The observational Doloplus-2 scale correlates moderately with self-assessment pain score and has adequate internal consistency. Our data also suggest that Doloplus-2 could be substantially shortened as the brief version performed similarly to the complete Doloplus-2.
自我报告是疼痛评估的“金标准”,然而,对于无法沟通的患者,必须使用观察性疼痛量表,如Doloplus-2。在这项随访研究中,我们以视觉模拟量表(VAS)疼痛评分作为金标准,报告观察性Doloplus-2量表的心理测量特性并评估其性能。
对180名住院老年患者进行前瞻性临床研究,这些患者对VAS有良好的理解且能可靠使用VAS:131名患有痴呆症的参与者和49名未患痴呆症的参与者。所有参与者使用VAS评估其慢性疼痛。Doloplus-2由护理团队独立完成。

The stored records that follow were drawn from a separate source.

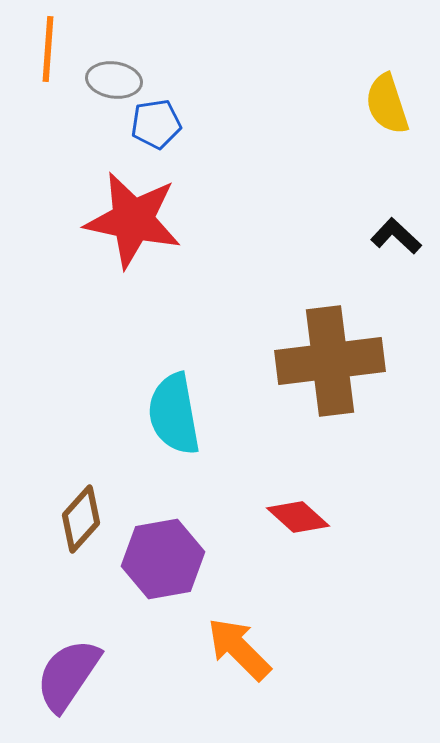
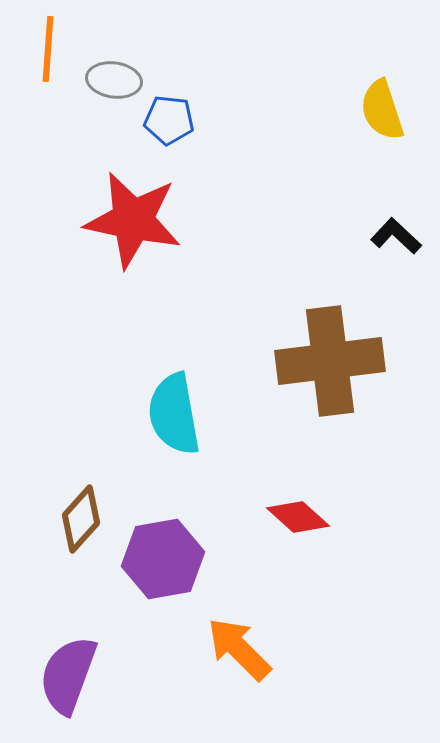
yellow semicircle: moved 5 px left, 6 px down
blue pentagon: moved 13 px right, 4 px up; rotated 15 degrees clockwise
purple semicircle: rotated 14 degrees counterclockwise
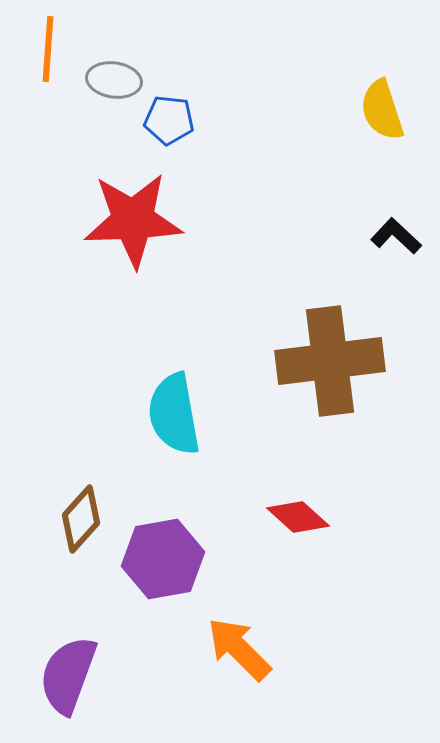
red star: rotated 14 degrees counterclockwise
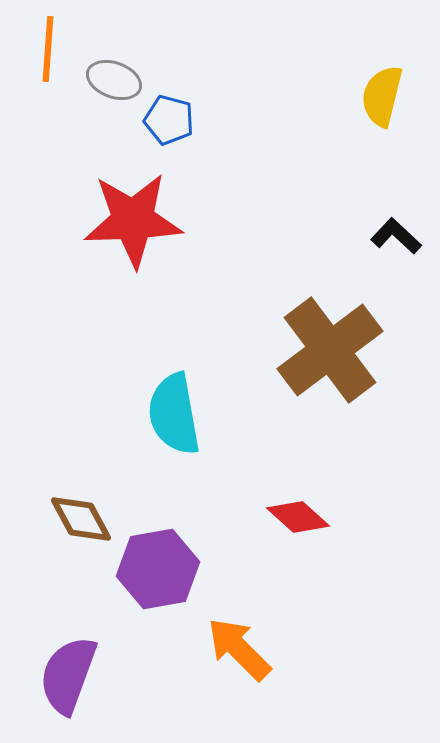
gray ellipse: rotated 12 degrees clockwise
yellow semicircle: moved 14 px up; rotated 32 degrees clockwise
blue pentagon: rotated 9 degrees clockwise
brown cross: moved 11 px up; rotated 30 degrees counterclockwise
brown diamond: rotated 70 degrees counterclockwise
purple hexagon: moved 5 px left, 10 px down
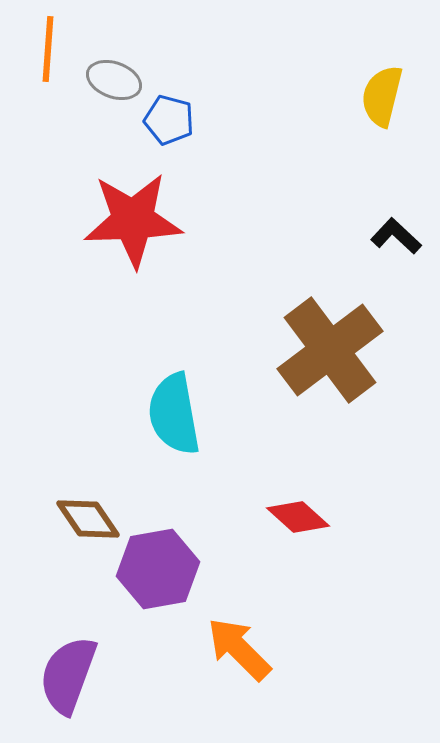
brown diamond: moved 7 px right; rotated 6 degrees counterclockwise
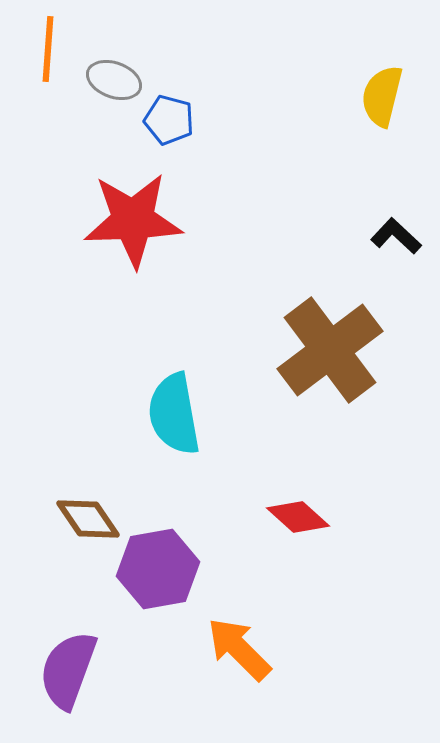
purple semicircle: moved 5 px up
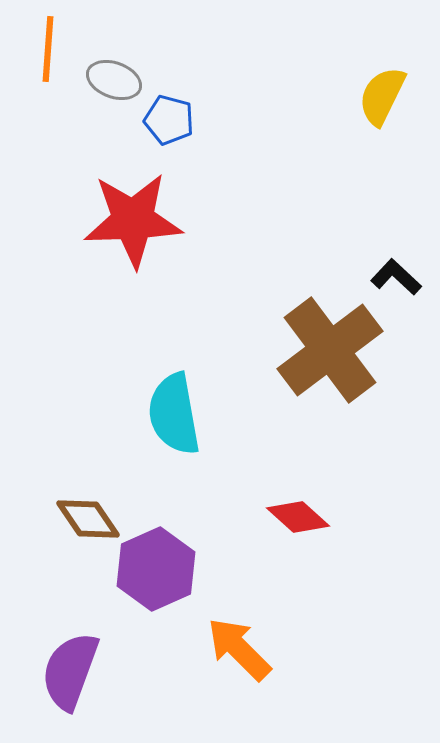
yellow semicircle: rotated 12 degrees clockwise
black L-shape: moved 41 px down
purple hexagon: moved 2 px left; rotated 14 degrees counterclockwise
purple semicircle: moved 2 px right, 1 px down
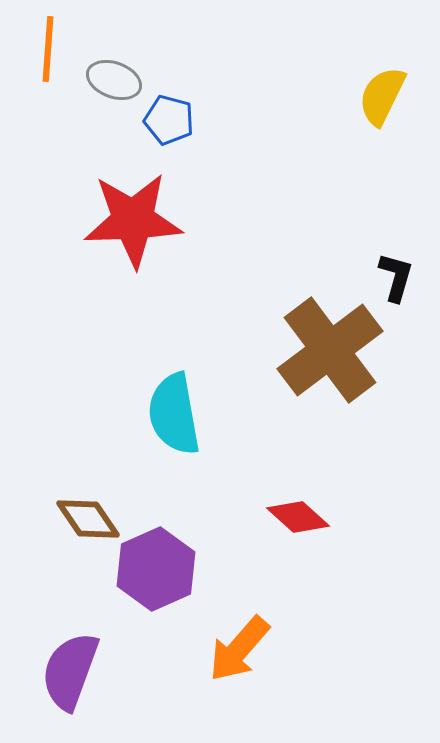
black L-shape: rotated 63 degrees clockwise
orange arrow: rotated 94 degrees counterclockwise
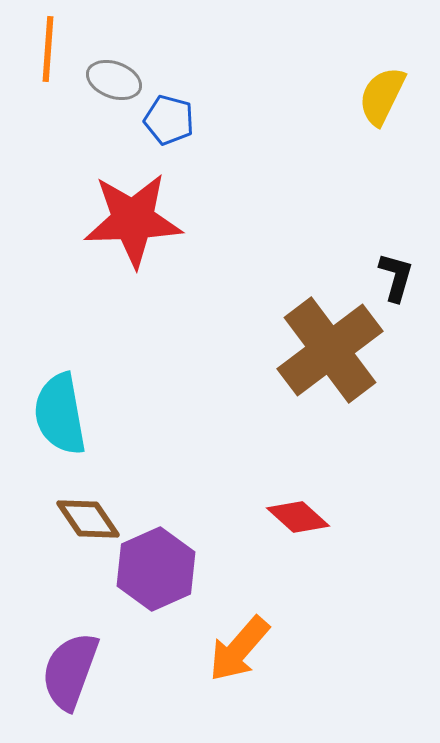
cyan semicircle: moved 114 px left
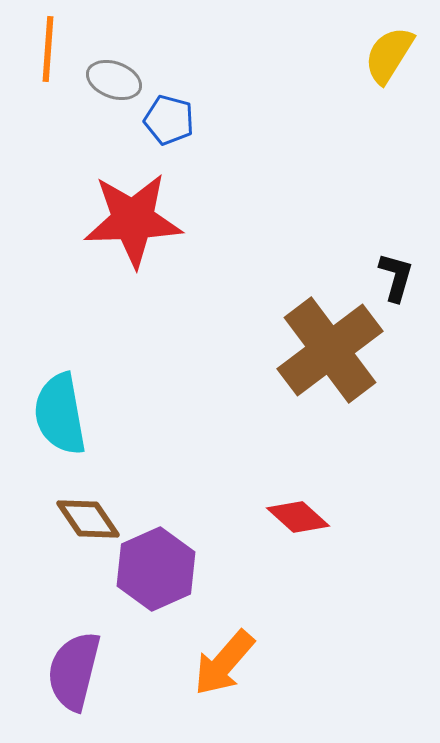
yellow semicircle: moved 7 px right, 41 px up; rotated 6 degrees clockwise
orange arrow: moved 15 px left, 14 px down
purple semicircle: moved 4 px right; rotated 6 degrees counterclockwise
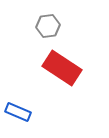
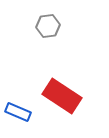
red rectangle: moved 28 px down
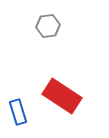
blue rectangle: rotated 50 degrees clockwise
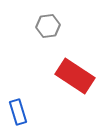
red rectangle: moved 13 px right, 20 px up
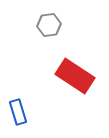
gray hexagon: moved 1 px right, 1 px up
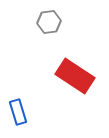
gray hexagon: moved 3 px up
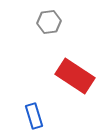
blue rectangle: moved 16 px right, 4 px down
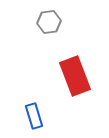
red rectangle: rotated 36 degrees clockwise
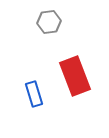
blue rectangle: moved 22 px up
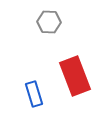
gray hexagon: rotated 10 degrees clockwise
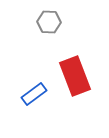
blue rectangle: rotated 70 degrees clockwise
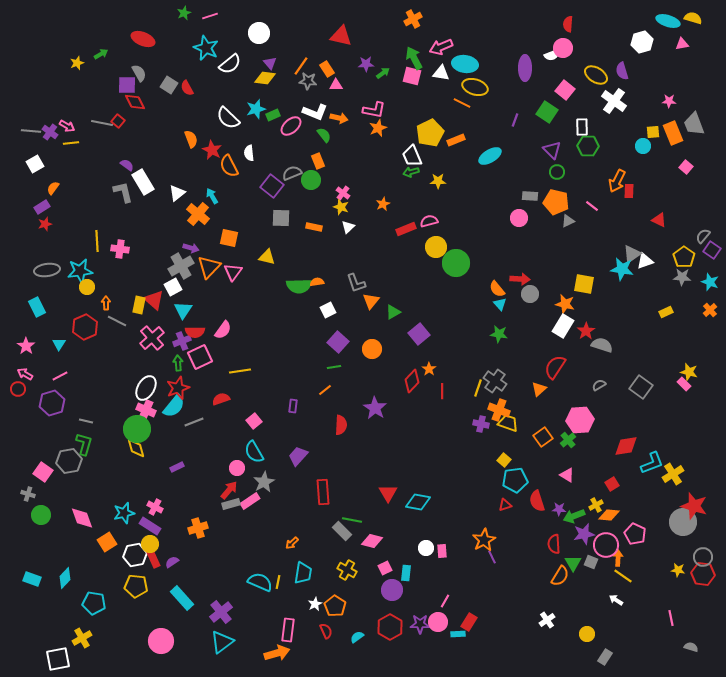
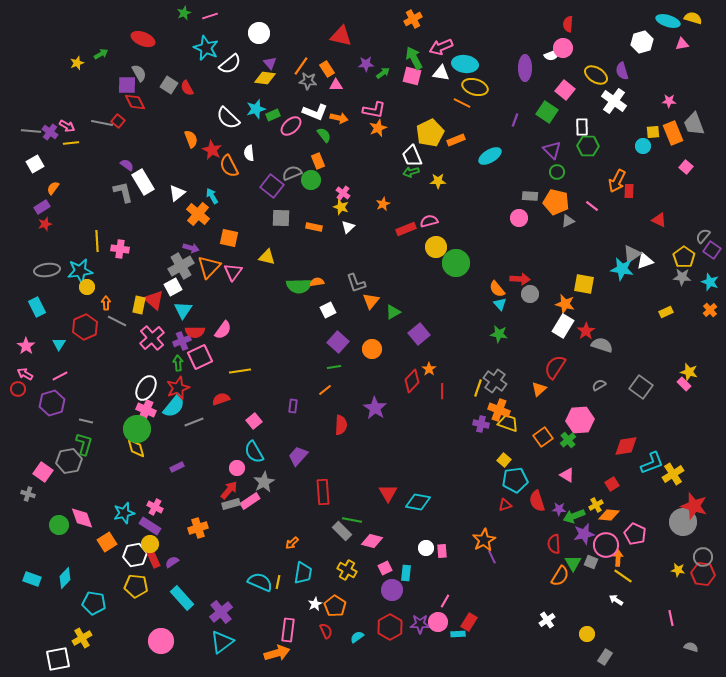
green circle at (41, 515): moved 18 px right, 10 px down
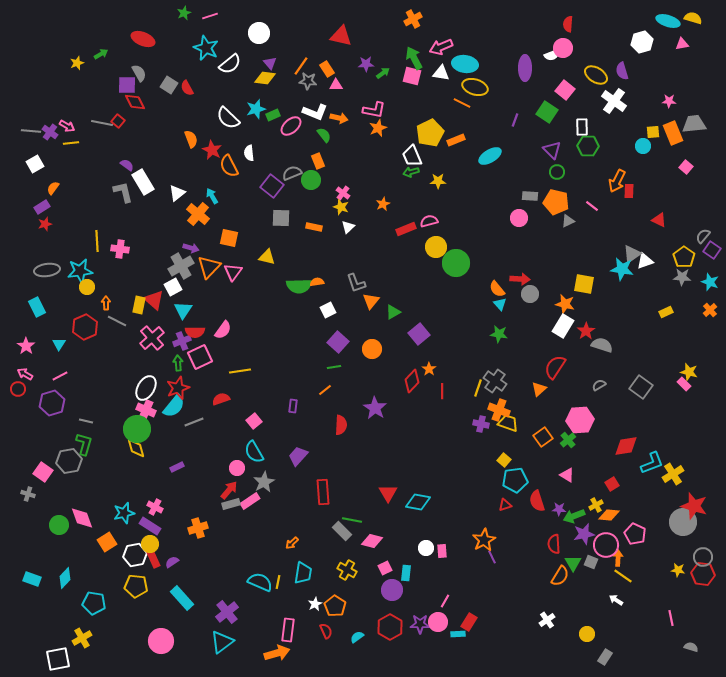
gray trapezoid at (694, 124): rotated 105 degrees clockwise
purple cross at (221, 612): moved 6 px right
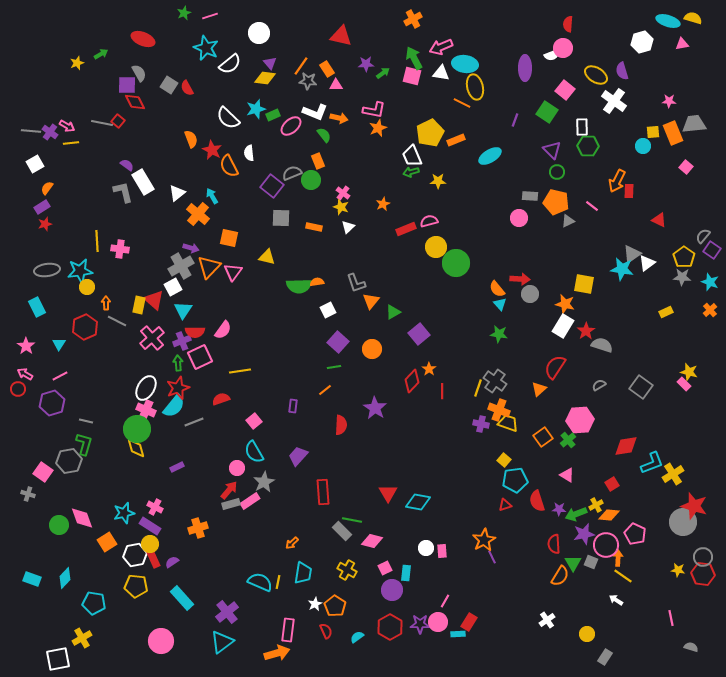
yellow ellipse at (475, 87): rotated 60 degrees clockwise
orange semicircle at (53, 188): moved 6 px left
white triangle at (645, 261): moved 2 px right, 2 px down; rotated 18 degrees counterclockwise
green arrow at (574, 516): moved 2 px right, 2 px up
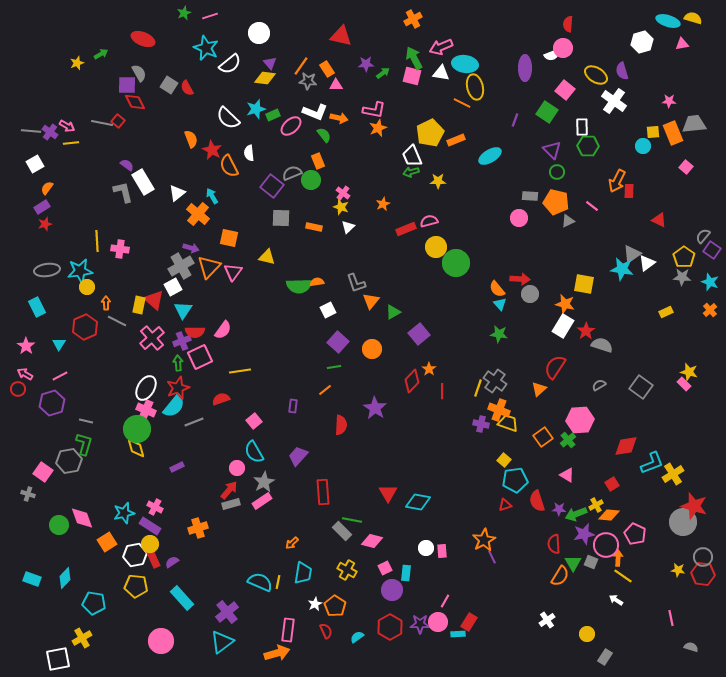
pink rectangle at (250, 501): moved 12 px right
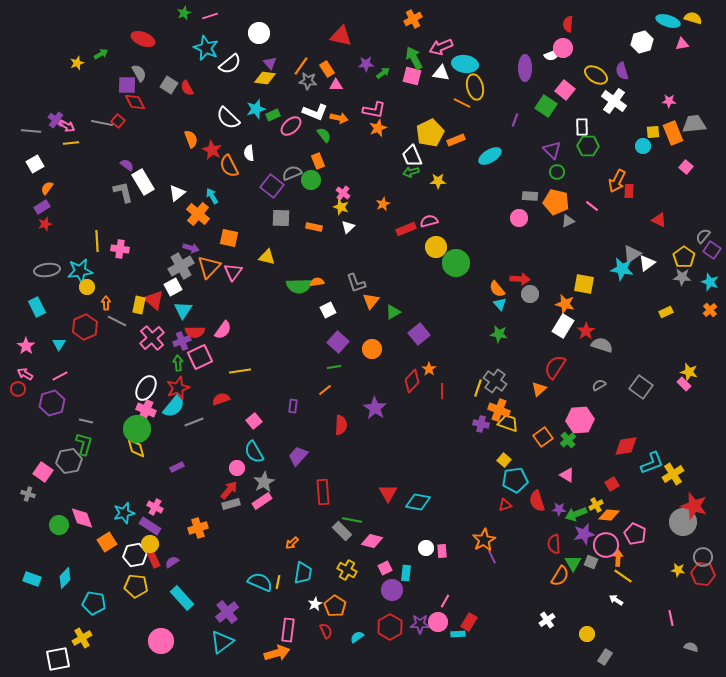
green square at (547, 112): moved 1 px left, 6 px up
purple cross at (50, 132): moved 6 px right, 12 px up
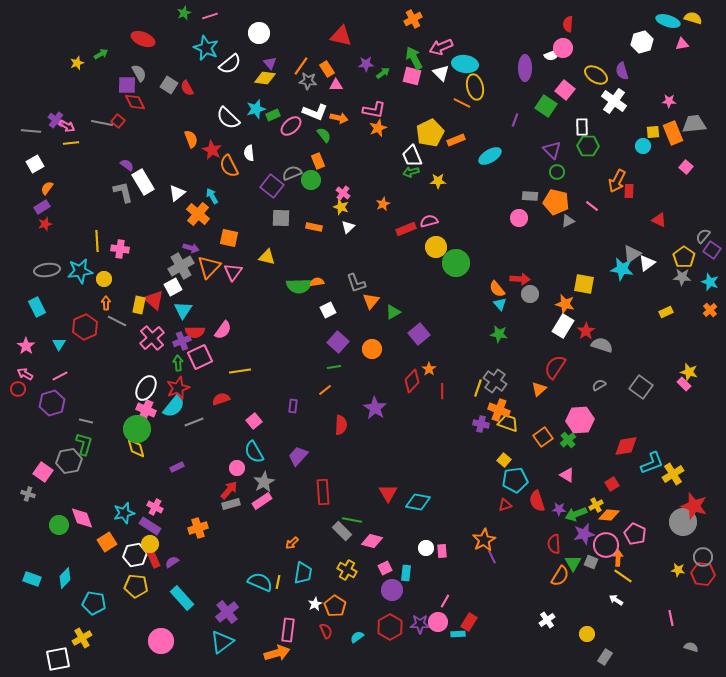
white triangle at (441, 73): rotated 36 degrees clockwise
yellow circle at (87, 287): moved 17 px right, 8 px up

患者平均年龄(133名女性,47名男性)为83.7±6.5岁。诊断为痴呆症患者的简易精神状态检查表中位数为18.0±7.7。近一半的患者(49%)在直接询问时报告有疼痛经历。所有180名患者均可行Doloplus-2评估。Doloplus-2与自我评估呈中度相关(斯皮尔曼系数:0.46)。在多元回归模型中,Doloplus-2预测了VAS测量的疼痛强度变异性的41%。仅躯体维度解释了36%的方差,心理社会组为5%,心理运动组没有更好的贡献。为缩短Doloplus-2,我们构建了一个仅包含多元回归模型中与VAS评分显著相关的5个条目的版本。
观察性Doloplus-2量表与自我评估疼痛评分呈中度相关且具有足够的内部一致性。我们的数据还表明,Doloplus-2可以大幅缩短,因为简短版本的表现与完整的Doloplus-2相似。